Nevertheless, NAMF believes that the standard could be and should be higher.  NAMF believes that the standard should include a fiduciary duty that absolutely requires the informed consent of borrowers to the terms of their loan.  Informed consent has both an objective and a subjective standard.

Criteria have already been formulated to determine the risk category of a borrower.  Lenders ought to be required to carefully explain the category within which a borrower falls.   However, there should also be a subjective standard; here, lenders would be required to probe into the financial situation of a borrower if that lender determines that the borrower is unsophisticated.  Each lender would be required to make sure that a borrower asks the relevant questions and receives full and complete answers to them. This is analogous to a layperson gaining the benefit of informed consent at a surgeon’s office or a lawyer’s office.  Surgeons and lawyers do not guarantee results, for a fiduciary standard does not require it.  Analogously, lenders would not be required to guarantee a particular kind of result to a borrower.  It would be up to each borrower to determine his or her value choices in the face of complete and accurate information; the duty of each lender would be to facilitate informed consent.

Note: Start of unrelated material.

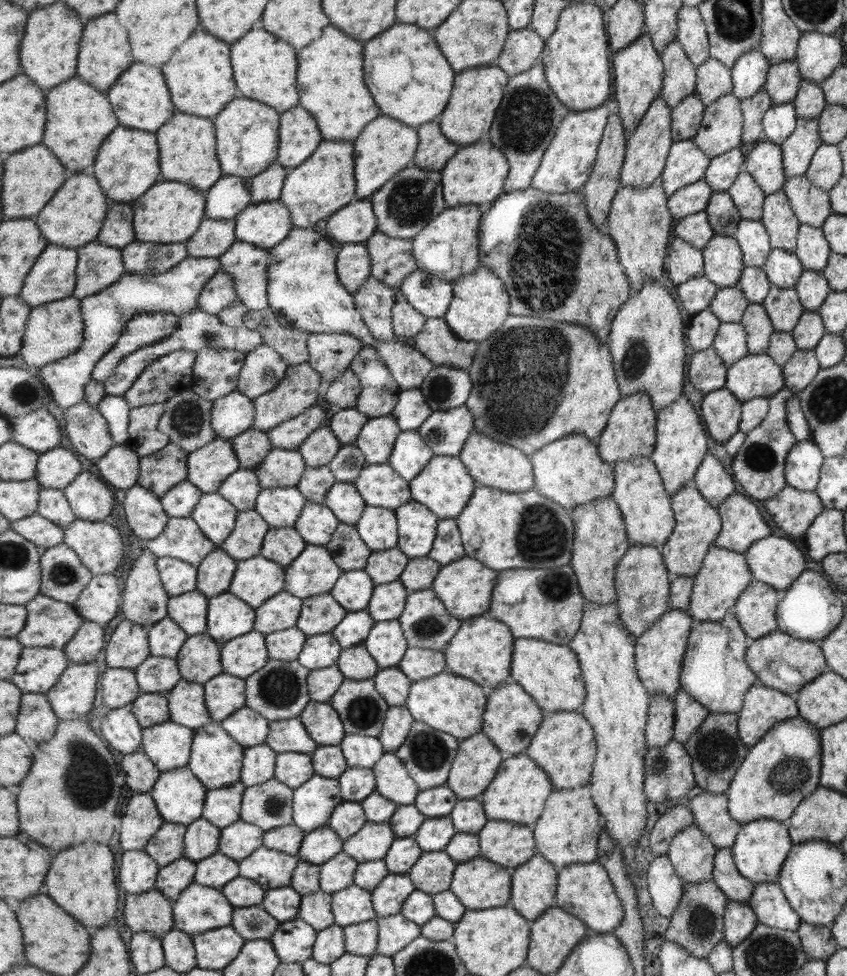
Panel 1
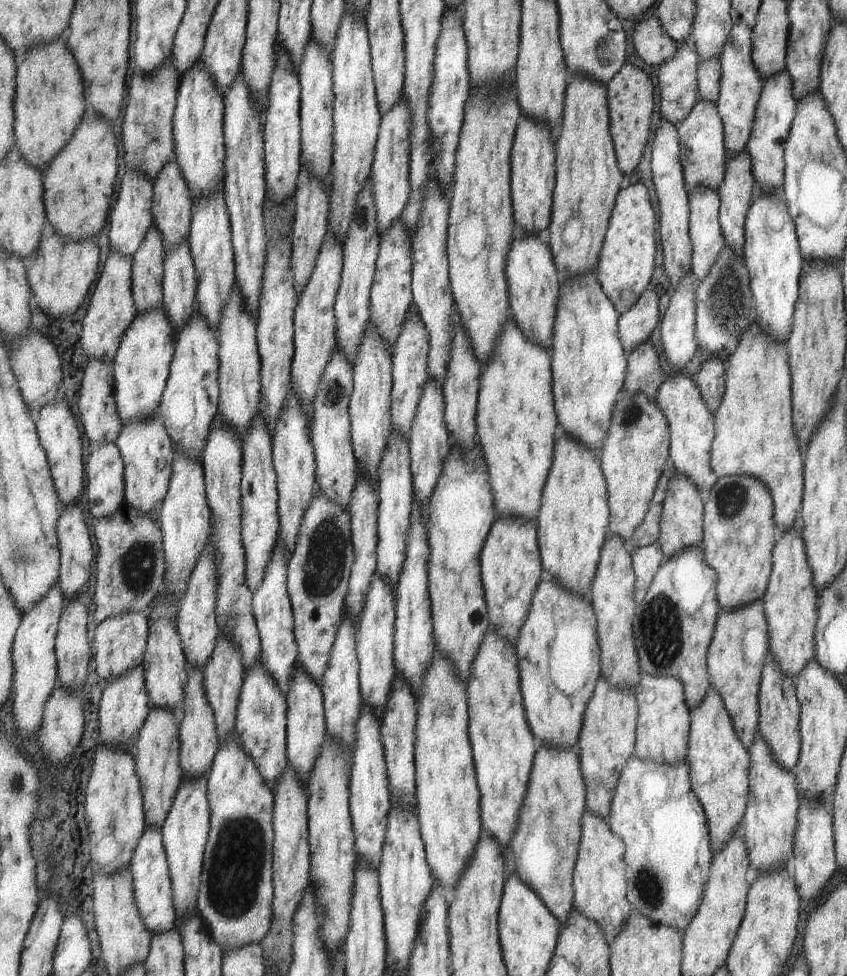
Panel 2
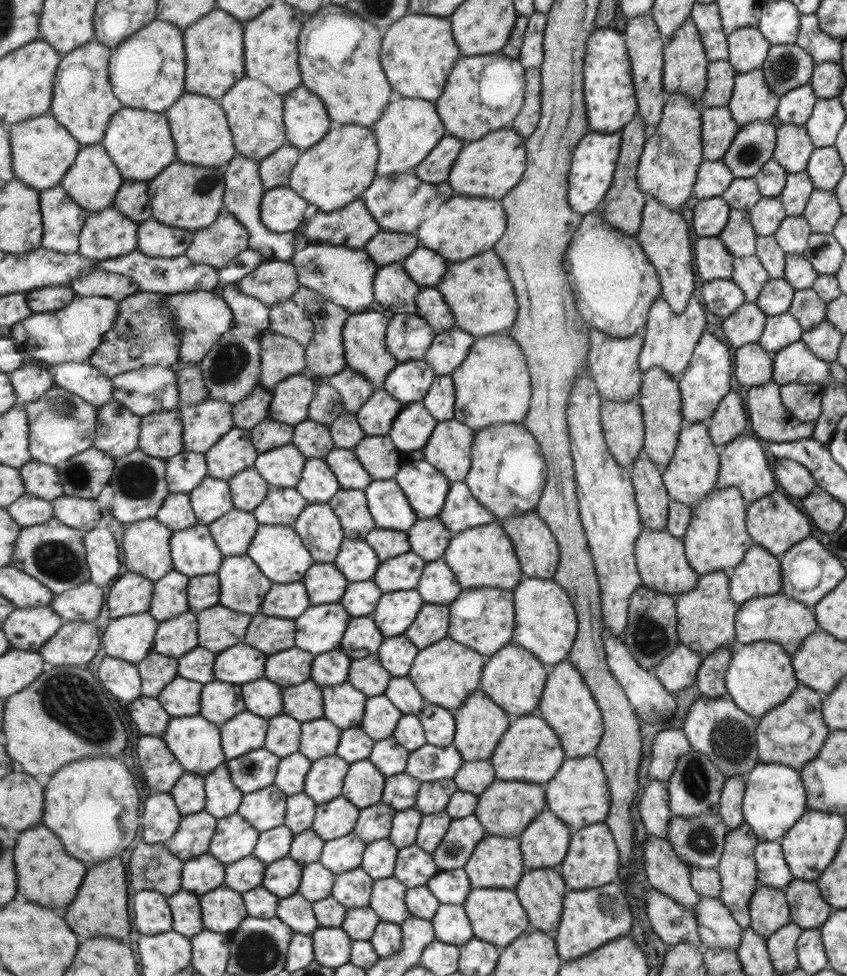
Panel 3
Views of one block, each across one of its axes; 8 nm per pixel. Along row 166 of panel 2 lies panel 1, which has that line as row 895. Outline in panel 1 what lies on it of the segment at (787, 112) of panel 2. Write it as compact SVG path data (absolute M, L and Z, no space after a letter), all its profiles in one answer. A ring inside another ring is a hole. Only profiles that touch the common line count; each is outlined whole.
M776 882L755 883L752 896L745 903L752 907L758 924L791 931L796 931L800 925L800 918L793 912Z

In fact, a form attesting to informed consent could be provided.  It would make sure that each borrower was alerted to the recommendation of seeking third party review of loan documents and that the borrower had ample time and opportunity to do so.  This procedure could be carefully addressed by way of a written code of ethics or state/federal regulatory guidelines.  We do not see any good reason why the standard for mortgage lenders should be any lower than the standard for lawyers and medical doctors.